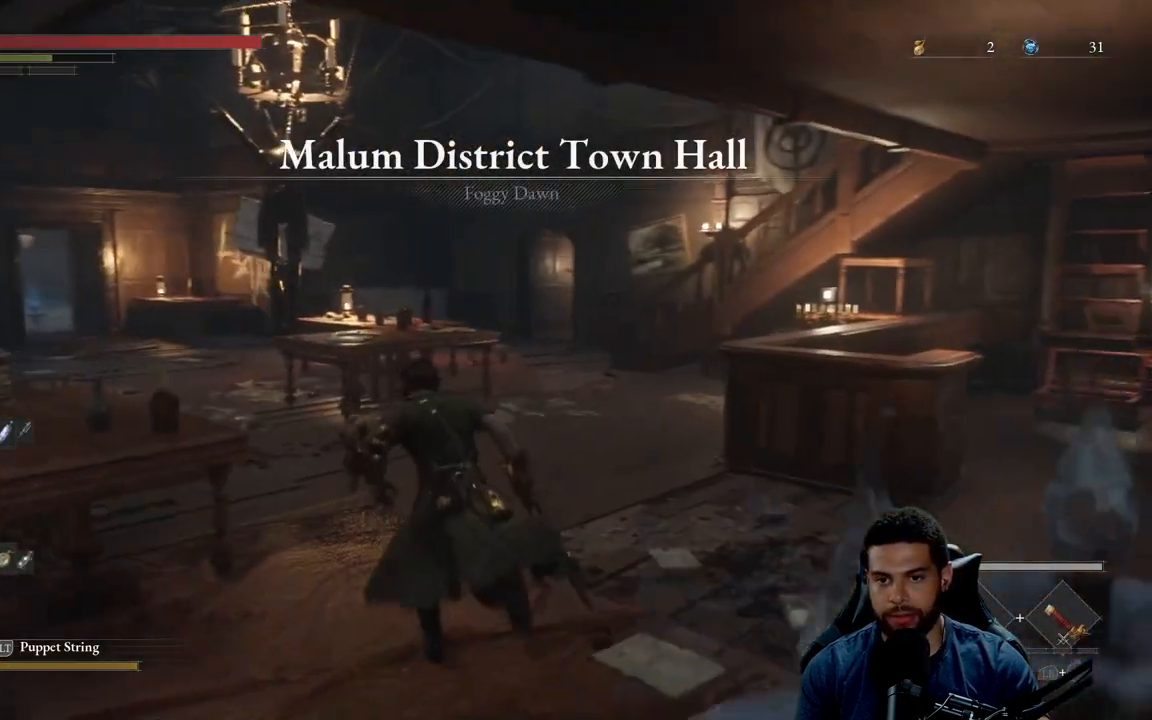
{"buttons": ["B"], "left_stick": "up", "right_stick": "right", "events": []}
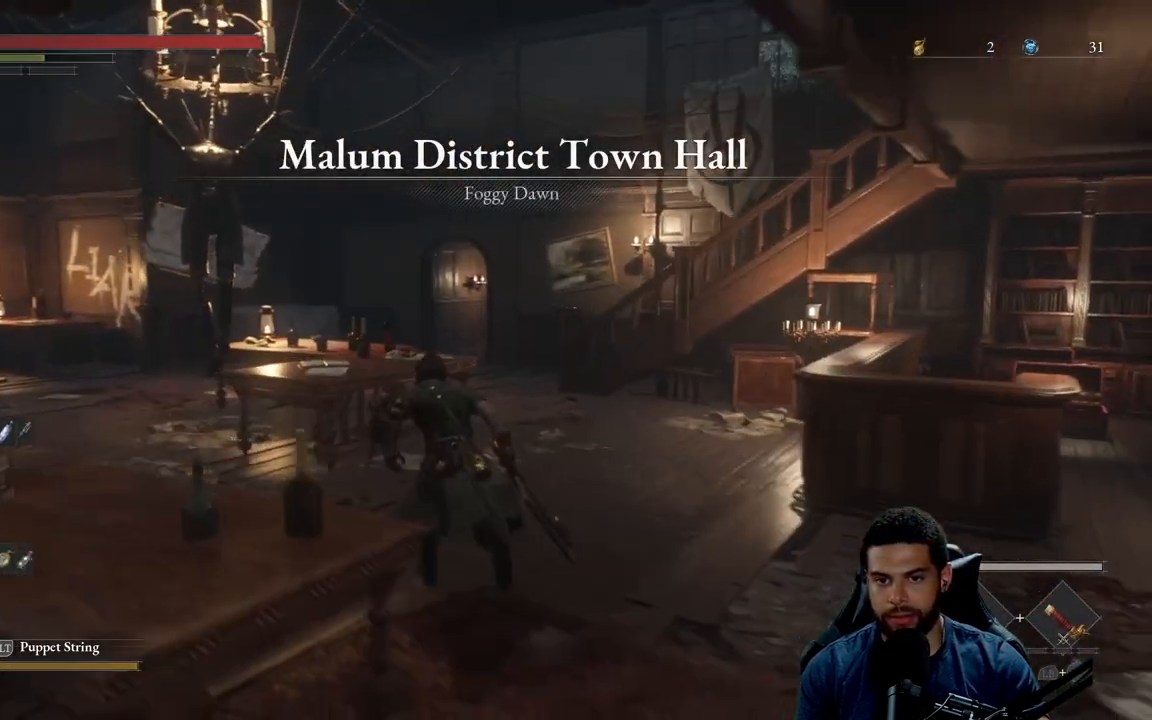
{"buttons": ["B"], "left_stick": "up", "right_stick": "center", "events": [[317, "right_stick", "center"]]}
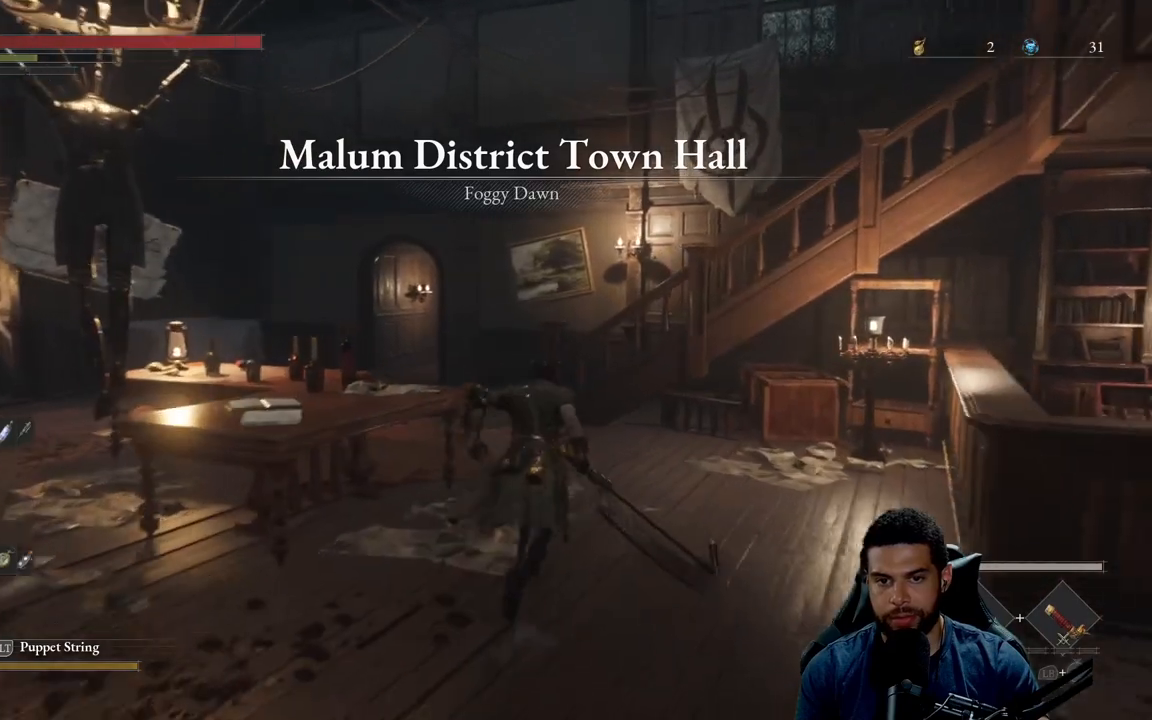
{"buttons": ["B"], "left_stick": "up", "right_stick": "center", "events": [[133, "right_stick", "left"], [250, "right_stick", "center"]]}
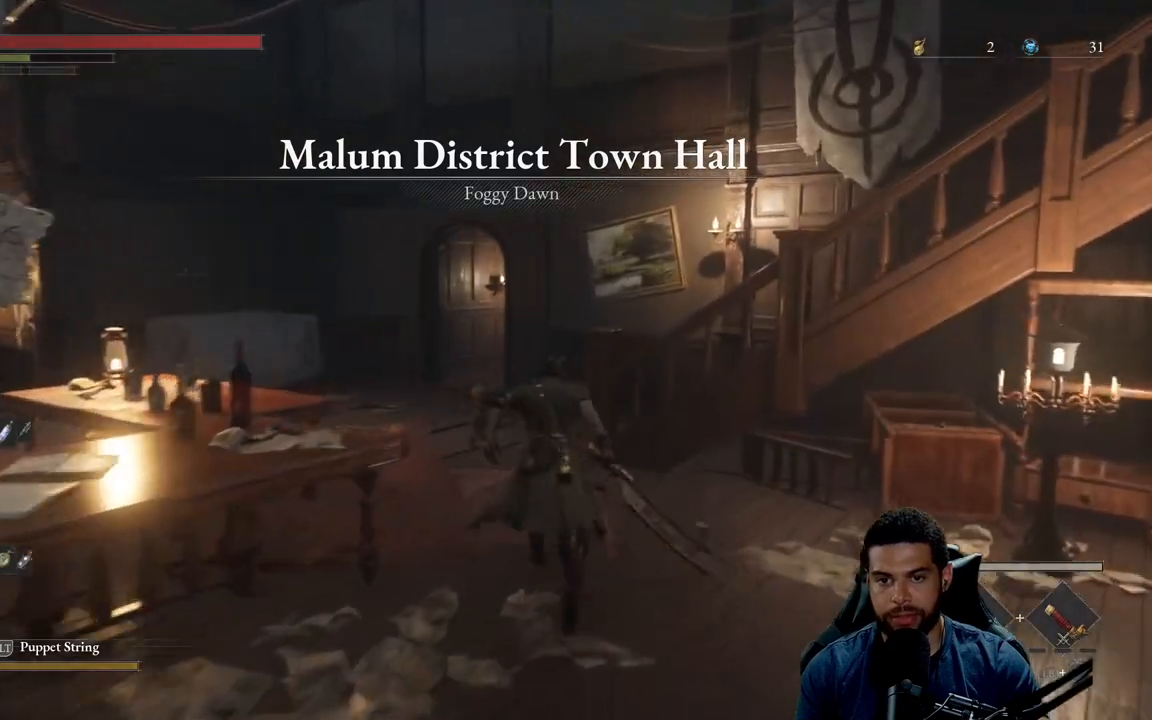
{"buttons": ["B"], "left_stick": "up-left", "right_stick": "right", "events": [[67, "left_stick", "up-left"], [183, "right_stick", "right"]]}
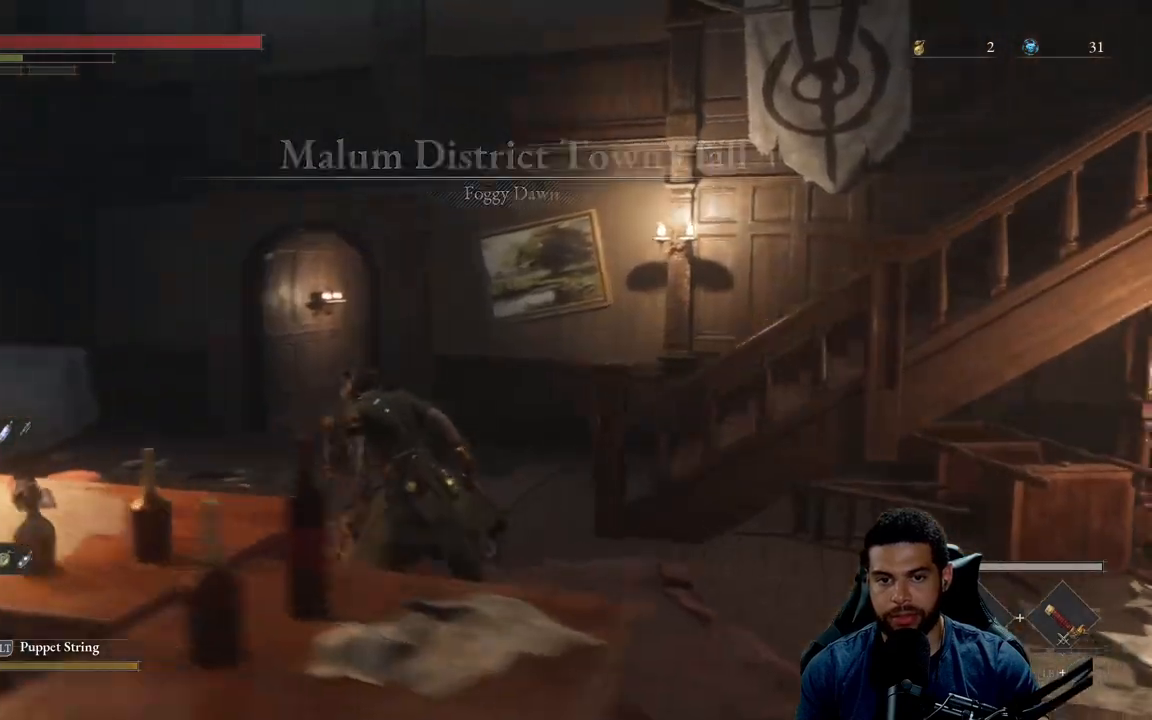
{"buttons": ["B"], "left_stick": "up-left", "right_stick": "right", "events": []}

+---+

» YOUR ASSIGNMENT
Drop every picture from the data, then output all the rest exactly.

» TASK RESPONSE
{"buttons": ["B"], "left_stick": "up", "right_stick": "right", "events": []}
{"buttons": ["B"], "left_stick": "up", "right_stick": "center", "events": [[317, "right_stick", "center"]]}
{"buttons": ["B"], "left_stick": "up", "right_stick": "center", "events": [[133, "right_stick", "left"], [250, "right_stick", "center"]]}
{"buttons": ["B"], "left_stick": "up-left", "right_stick": "right", "events": [[67, "left_stick", "up-left"], [183, "right_stick", "right"]]}
{"buttons": ["B"], "left_stick": "up-left", "right_stick": "right", "events": []}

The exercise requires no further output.